On my way to Washington.

Posted by David Postman at 8:47 AM

As I get ready to leave for D.C., a quick look at news from the capital.

Today is a national day of mourning for former President Gerald Ford and official Washington is closed. Today is the funeral at the Washington National Cathedral for an invitation-only crowd of more than 3,000.

What do you think this conversation was like?

Jimmy Carter, the Democrat who defeated Ford in 1976, chatted with Secretary of State Condoleezza Rice as the high-powered assembly waited for the procession.

Congress convenes Thursday with Democrats taking control of both houses for the first time since 1994. Remember the pledge by House Democrats to lessen partisanship and allow Republicans meaningful participation?

That'll have to wait.

The Washington Post reports this morning:

... Democrats now say they will use House rules to prevent the opposition from offering alternative measures, assuring speedy passage of the bills and allowing their party to trumpet early victories.
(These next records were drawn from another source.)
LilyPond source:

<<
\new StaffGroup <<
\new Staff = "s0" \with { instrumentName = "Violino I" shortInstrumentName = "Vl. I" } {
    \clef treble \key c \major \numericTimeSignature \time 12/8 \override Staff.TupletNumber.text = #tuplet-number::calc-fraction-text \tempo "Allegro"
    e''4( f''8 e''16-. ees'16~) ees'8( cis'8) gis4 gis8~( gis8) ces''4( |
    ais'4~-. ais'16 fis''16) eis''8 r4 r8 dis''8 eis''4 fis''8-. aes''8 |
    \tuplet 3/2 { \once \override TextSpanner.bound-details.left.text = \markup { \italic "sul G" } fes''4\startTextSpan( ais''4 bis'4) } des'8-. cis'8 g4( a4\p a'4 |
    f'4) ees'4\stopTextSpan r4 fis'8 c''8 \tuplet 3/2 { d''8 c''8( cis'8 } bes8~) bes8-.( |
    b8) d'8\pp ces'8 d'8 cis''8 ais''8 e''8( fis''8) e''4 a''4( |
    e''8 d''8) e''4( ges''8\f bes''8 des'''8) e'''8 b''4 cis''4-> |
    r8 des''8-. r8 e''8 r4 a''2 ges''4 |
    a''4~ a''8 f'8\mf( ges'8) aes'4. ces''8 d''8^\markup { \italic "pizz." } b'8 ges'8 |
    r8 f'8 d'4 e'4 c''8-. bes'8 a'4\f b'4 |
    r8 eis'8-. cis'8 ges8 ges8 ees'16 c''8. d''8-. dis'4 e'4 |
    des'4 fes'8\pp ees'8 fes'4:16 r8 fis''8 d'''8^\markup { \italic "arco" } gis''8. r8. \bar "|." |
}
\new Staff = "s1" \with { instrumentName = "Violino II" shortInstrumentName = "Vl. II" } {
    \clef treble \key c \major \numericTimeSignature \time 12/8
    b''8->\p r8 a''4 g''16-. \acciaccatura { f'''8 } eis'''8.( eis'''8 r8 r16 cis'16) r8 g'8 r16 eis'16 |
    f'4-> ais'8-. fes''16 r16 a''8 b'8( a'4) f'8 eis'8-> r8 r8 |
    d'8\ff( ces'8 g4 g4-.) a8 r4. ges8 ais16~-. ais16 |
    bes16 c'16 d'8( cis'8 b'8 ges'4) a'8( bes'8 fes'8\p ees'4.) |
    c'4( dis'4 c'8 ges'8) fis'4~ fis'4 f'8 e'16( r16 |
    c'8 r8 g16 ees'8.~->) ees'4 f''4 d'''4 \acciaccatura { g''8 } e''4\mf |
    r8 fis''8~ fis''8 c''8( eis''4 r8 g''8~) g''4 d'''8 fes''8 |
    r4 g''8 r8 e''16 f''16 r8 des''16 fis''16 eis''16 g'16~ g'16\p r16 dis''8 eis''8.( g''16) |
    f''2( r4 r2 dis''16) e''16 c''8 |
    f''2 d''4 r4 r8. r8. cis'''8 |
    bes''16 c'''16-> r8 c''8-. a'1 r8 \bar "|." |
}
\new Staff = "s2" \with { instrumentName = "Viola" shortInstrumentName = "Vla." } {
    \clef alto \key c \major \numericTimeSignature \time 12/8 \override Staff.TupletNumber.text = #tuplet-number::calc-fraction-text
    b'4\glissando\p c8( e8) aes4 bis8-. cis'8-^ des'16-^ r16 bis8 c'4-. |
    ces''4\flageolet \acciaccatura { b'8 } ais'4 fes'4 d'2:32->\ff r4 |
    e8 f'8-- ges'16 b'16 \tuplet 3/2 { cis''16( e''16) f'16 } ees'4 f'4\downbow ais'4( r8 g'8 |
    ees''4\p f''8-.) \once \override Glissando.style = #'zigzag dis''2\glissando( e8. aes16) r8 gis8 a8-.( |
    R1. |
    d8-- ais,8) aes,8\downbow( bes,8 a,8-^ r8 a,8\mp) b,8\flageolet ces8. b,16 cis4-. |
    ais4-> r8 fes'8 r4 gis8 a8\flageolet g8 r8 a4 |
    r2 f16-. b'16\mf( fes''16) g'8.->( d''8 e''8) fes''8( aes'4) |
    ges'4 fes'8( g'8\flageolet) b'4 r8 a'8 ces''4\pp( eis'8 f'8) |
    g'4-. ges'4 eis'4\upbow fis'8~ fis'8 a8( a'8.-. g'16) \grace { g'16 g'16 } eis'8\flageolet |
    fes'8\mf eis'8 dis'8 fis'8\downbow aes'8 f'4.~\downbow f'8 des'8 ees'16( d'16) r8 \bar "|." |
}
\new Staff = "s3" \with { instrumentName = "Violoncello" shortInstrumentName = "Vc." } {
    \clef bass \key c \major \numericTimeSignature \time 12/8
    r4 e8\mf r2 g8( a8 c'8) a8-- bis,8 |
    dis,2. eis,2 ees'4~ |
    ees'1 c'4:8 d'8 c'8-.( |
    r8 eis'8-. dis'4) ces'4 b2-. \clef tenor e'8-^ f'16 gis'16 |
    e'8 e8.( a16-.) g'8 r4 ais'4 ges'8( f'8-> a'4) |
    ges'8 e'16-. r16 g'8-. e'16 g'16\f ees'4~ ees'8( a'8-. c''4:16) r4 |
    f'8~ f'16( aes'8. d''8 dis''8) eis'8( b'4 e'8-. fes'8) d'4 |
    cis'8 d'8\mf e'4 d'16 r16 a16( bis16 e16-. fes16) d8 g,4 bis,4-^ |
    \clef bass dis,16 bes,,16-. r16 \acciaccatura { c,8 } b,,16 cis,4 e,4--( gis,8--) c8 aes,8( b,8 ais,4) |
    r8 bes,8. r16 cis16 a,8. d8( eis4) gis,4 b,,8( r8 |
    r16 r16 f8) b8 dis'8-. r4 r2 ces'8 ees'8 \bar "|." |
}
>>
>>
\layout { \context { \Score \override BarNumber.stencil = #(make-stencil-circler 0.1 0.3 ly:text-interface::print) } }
Nancy Pelosi, the Californian who will become House speaker, and Steny H. Hoyer of Maryland, who will become majority leader, finalized the strategy over the holiday recess in a flurry of conference calls and meetings with other party leaders. A few Democrats, worried that the party would be criticized for reneging on an important pledge, argued unsuccessfully that they should grant the Republicans greater latitude when the Congress convenes on Thursday.

Pelosi has big plans for the first 100 hours of her reign. She wants the House to pass new ethics laws and raise the minimum wage, among other priorities. After that, Pelosi spokesman Brendan Daly told the Post, Democrats will make good on the campaign pledge of inclusiveness.

"The test is not the first 100 hours," he said. "The test is the first six months or the first year. We will do what we promised to do."

I have little doubt, though, that the biggest issue to face the new Congress will be the Iraq war. After years of criticizing the administration's prosecution of the war and the lack of serious oversight by Republicans, Democrats will be in charge of an ever-increasingly unpopular war.

In an AP story in the Times this morning, Sen. Joseph Biden, D-Delaware, incoming chairman of the Senate Foreign Relations Committee, still maintains, "This is President Bush's war."

But political experts say the public might not agree.

"When you're in the minority, you don't have to do much more than criticize the status quo that wasn't working," said Norman Ornstein, a scholar with the American Enterprise Institute. "When you're in the majority, people will look to you for leadership."